"Io non l'ho licenziata e non avevo intenzione di farlo. È stata lei a dimettersi di propria iniziativa. Diceva che non si sentiva più in grado di guardare in viso i genitori dei bimbi". Queste le dichiarazioni rese oggi in tribunale a Torino dalla direttrice (ora imputata) nel processo relativo al caso della giovane insegnante di una scuola materna rimasta senza lavoro dopo essere stata vittima di revenge porn. La vicenda risale al marzo del 2018. Secondo l'accusa, la maestra fu costretta a lasciare il posto. Nell’inchiesta sono indagate cinque persone che — a vario titolo — rispondono di diffamazione, violenza privata e divulgazione di materiale privato. Tra loro anche direttrice dell’asilo dove la giovane maestra lavorava; è accusata di aver obbligato la ragazza alle dimissioni e di averla diffamata di fronte ai genitori dei bambini.

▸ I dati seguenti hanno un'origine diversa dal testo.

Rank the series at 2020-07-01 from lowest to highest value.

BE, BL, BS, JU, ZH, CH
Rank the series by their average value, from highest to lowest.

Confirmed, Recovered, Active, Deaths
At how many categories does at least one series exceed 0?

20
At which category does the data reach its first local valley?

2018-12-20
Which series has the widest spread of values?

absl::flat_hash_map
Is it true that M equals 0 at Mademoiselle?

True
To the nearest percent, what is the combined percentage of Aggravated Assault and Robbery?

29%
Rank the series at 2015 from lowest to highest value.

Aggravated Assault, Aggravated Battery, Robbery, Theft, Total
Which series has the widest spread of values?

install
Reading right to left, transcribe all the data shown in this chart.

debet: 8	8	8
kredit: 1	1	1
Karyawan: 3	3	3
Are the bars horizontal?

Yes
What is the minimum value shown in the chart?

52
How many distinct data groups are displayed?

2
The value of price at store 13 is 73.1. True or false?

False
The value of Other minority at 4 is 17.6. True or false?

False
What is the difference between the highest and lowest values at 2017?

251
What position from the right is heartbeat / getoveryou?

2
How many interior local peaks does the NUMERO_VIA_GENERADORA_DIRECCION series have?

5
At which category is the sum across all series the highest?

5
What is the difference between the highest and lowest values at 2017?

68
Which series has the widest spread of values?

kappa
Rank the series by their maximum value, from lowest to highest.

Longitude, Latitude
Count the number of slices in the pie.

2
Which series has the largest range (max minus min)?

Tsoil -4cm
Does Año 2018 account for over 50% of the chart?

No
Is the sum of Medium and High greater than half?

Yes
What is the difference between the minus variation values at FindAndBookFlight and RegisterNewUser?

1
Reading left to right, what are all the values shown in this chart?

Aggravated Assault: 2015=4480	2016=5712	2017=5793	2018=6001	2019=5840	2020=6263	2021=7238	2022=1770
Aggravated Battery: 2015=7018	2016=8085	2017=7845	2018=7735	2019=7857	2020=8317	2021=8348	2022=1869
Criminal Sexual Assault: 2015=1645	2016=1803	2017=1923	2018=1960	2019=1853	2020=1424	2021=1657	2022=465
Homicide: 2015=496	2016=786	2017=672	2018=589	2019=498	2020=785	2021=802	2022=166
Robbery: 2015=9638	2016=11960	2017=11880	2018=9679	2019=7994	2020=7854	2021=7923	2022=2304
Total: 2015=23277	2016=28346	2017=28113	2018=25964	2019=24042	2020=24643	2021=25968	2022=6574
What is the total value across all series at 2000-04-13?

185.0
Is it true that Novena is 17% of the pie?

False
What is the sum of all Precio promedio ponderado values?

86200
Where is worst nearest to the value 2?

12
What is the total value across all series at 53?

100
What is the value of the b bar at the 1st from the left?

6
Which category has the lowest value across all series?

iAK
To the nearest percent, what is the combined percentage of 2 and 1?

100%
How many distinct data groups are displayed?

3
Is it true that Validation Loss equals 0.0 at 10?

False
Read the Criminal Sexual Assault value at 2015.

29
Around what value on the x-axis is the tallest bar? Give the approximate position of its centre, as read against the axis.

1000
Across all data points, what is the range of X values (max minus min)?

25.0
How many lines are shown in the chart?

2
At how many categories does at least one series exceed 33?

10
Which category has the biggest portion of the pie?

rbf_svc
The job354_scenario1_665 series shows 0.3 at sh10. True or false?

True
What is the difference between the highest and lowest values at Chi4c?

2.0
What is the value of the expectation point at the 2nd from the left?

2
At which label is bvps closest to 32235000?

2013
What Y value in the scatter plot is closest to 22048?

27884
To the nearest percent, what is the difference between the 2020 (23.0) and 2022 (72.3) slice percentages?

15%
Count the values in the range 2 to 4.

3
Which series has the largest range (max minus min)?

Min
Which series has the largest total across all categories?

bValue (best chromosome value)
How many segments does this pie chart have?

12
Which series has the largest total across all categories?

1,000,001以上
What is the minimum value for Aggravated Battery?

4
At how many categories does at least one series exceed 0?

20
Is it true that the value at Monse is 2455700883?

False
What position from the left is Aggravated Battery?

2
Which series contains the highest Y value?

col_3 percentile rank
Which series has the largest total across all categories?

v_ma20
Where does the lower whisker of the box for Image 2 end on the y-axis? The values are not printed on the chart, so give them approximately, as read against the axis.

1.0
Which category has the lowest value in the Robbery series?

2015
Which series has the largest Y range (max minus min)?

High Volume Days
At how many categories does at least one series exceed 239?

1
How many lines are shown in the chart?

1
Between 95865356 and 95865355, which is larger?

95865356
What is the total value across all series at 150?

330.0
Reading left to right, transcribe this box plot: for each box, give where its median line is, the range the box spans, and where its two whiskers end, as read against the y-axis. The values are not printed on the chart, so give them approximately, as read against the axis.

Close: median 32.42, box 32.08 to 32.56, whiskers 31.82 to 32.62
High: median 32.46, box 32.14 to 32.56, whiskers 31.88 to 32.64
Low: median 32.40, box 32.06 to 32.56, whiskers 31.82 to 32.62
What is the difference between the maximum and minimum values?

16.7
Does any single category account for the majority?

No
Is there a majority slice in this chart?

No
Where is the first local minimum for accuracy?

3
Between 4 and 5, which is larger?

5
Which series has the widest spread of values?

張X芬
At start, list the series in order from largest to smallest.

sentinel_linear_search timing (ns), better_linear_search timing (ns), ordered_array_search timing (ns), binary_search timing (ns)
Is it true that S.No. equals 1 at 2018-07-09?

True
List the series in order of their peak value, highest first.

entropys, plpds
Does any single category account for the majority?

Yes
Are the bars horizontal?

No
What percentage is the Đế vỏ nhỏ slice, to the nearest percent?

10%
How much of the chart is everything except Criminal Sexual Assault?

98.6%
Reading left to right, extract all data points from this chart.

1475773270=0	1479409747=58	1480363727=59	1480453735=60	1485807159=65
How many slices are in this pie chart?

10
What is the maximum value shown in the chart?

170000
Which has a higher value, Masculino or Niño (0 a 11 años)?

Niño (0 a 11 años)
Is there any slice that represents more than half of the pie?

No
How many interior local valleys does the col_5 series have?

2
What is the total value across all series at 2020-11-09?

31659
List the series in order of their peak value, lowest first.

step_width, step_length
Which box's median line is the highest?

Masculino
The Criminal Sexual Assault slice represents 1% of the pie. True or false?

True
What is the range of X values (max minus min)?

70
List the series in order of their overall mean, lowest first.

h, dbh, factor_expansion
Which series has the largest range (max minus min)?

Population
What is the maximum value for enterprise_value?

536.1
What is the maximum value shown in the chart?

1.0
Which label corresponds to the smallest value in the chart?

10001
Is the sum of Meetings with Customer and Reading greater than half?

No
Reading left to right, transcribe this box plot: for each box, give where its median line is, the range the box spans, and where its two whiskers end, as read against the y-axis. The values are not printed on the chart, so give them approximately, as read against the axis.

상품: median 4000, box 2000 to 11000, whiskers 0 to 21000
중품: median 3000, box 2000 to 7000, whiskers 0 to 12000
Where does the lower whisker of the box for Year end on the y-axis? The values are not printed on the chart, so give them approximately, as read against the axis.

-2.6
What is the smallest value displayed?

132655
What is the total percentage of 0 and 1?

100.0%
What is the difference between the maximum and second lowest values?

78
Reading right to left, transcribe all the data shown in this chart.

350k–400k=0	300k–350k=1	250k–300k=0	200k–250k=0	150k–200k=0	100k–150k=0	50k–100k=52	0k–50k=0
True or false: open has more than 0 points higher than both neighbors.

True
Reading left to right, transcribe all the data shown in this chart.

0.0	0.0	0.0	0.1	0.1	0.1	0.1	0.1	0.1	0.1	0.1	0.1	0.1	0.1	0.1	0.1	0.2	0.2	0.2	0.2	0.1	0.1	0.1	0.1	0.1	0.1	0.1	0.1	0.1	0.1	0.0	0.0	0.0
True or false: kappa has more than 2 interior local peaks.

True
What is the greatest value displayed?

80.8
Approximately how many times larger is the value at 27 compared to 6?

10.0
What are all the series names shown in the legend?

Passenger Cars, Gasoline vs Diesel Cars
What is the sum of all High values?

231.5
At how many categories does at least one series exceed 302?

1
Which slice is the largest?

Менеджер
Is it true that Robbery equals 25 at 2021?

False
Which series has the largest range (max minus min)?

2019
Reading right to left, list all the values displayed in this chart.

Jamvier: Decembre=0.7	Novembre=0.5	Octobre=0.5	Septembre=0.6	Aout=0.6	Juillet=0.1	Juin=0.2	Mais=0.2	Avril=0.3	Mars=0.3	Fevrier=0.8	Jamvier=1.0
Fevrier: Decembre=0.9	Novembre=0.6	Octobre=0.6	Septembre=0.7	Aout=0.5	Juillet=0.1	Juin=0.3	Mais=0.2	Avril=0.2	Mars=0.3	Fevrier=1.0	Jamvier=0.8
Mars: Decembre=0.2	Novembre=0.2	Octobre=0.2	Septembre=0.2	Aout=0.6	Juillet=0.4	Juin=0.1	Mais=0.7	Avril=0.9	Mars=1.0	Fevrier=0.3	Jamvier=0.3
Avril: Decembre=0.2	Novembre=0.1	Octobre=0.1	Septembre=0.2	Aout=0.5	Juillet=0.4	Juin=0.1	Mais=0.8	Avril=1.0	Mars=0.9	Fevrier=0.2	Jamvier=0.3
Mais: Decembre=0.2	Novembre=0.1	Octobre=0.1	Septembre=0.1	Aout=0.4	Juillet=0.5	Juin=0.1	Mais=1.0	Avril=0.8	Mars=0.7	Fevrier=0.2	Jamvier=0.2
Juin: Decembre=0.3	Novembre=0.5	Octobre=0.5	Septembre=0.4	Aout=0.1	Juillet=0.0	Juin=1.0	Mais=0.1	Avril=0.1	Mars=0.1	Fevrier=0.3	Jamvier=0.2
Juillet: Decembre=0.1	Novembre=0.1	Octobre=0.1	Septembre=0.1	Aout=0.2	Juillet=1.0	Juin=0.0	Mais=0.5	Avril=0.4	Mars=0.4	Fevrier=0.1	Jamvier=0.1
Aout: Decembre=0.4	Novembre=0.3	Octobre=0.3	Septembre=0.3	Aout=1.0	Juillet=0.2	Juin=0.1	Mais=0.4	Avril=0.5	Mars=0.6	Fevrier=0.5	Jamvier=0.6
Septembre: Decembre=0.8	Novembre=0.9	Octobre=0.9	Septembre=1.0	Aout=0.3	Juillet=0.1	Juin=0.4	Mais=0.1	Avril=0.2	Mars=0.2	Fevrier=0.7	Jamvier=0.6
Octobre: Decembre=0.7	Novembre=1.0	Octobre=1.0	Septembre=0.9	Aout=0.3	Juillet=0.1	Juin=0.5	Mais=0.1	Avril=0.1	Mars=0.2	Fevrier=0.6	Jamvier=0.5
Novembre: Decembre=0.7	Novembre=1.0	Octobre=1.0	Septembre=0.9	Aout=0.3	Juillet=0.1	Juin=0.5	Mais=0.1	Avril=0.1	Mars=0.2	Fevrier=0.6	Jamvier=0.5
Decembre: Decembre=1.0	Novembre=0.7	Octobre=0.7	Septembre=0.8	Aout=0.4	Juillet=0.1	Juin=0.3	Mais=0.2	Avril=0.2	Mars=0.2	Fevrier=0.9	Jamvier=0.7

"Lei – ha affermato la direttrice – era sconvolta. Piangeva. Le avevo suggerito di andare da un avvocato o dai carabinieri. Spiegò che non lo aveva fatto perché amava il suo ragazzo. Sosteneva che avrei dovuto licenziarla o che in alternativa si sarebbe dimessa. Abbracciò sue colleghe, mi salutò ringraziandomi e se ne andò".

La tesi della direttrice

Di tenore diverso sono state le testimonianze, rese stamani, da alcuni familiari della giovane. " mi raccontò – ha affermato la mamma – che la direttrice le aveva detto che non avrebbe mai più nemmeno pulito i cessi a Porta Nuova, che se non si fosse dimessa non l'avrebbero fatta uscire dalla scuola, che era stata additata e umiliata". L'imputata ha negato questa ricostruzione sottolineando che non voleva licenziarla: "le spiegai che se lo avessi fatto avrei dovuto scrivere nella lettera un motivo. Questo sarebbe stato un guaio: avrebbe faticato a trovare un altro lavoro. Peraltro non avrei nemmeno saputo trovare una ragione per il licenziamento".